» Text section
********************

In the past 11 days, 15 lorries carrying dangerous hospital refuse hidden among normal household waste have been stopped by border police. The German Environment Minister, Klaus Topfer, warned of the dangers of the operations of an 'international rubbish Mafia, just as dangerous as arms and drugs traffickers'. His French counterpart, Segolene Royal, responded angrily and said her country 'did not wish to become Europe's rubbish bin'.

Charges were laid against three people, all French, at the weekend - the head of a waste control company, the director of a recycling company and the owner of an abandoned quarry - but despite this, the cross-border traffic in toxic waste showed little sign of ending as another three trucks were stopped at the beginning of the week. In them police found used syringes, blood packages and dialysis equipment mixed in with yoghurt pots.

'We have discovered the tip of an iceberg,' said the state prosecutor, Beatrice Dupuis. 'It is possible that we are dealing with a massive international rubbish smuggling organisation.' According to Greenpeace in Germany, much of the export of toxic waste is in the hands of 'organised criminal networks'. French police said at least one lorry had dumped its cargo in a disused quarry near Neuilly-sur-Suize.

********************

» Available data
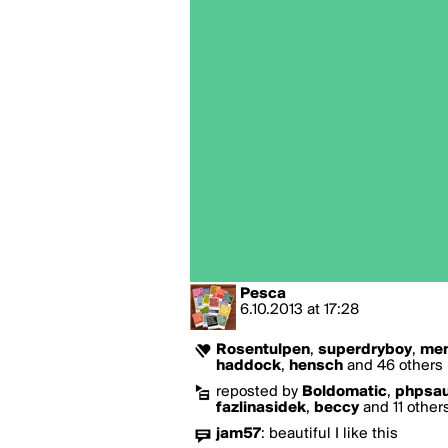
Pesca
6.10.2013
at
17:28
Rosentulpen
,
superdryboy
,
mem
haddock
,
hensch
and 46 others l
reposted by
Boldomatic
,
phpsa
fazlinasidek
,
beccy
and 11 other
jam57
:
beautiful I like this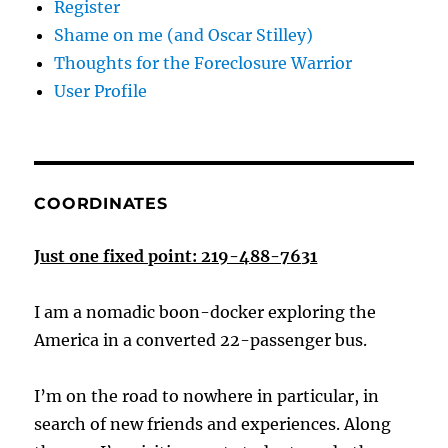
Register
Shame on me (and Oscar Stilley)
Thoughts for the Foreclosure Warrior
User Profile
COORDINATES
Just one fixed point: 219-488-7631
I am a nomadic boon-docker exploring the
America in a converted 22-passenger bus.
I’m on the road to nowhere in particular, in
search of new friends and experiences. Along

********************

» The task
Can you continue the report on smuggled hospital waste above, picking up after its last sentence?

» Written response
Most of the waste discovered has come from Berlin. The embarrassed city authorities admitted that 'mistakes had been made', but insisted that when the waste containers left the city there was nothing toxic inside. The transport and recycling companies are meanwhile busily blaming each other. Franz Schweitzer, a director of the Dass recycling company in Berlin, said: 'The only explanation is that the lorry-loads were tampered with en route.'

Behind the trafficking lies the problem that over the past 10 years Germany, a pioneer in environmental matters, has imposed on itself some of the toughest regulations in the world, without having the means to respect them. This posed less of a problem before the fall of the Wall, since much of the worst waste went to East bloc countries desperate for hard currency. Unification changed all that. Although some toxic waste is still transported to Romania and Poland, German cities were anxious to find another big outlet. They did not look far, with recycling costing 30 German marks ( pounds 18) per ton in France, and DM140 in Germany, with vast opportunities for illegal dumping.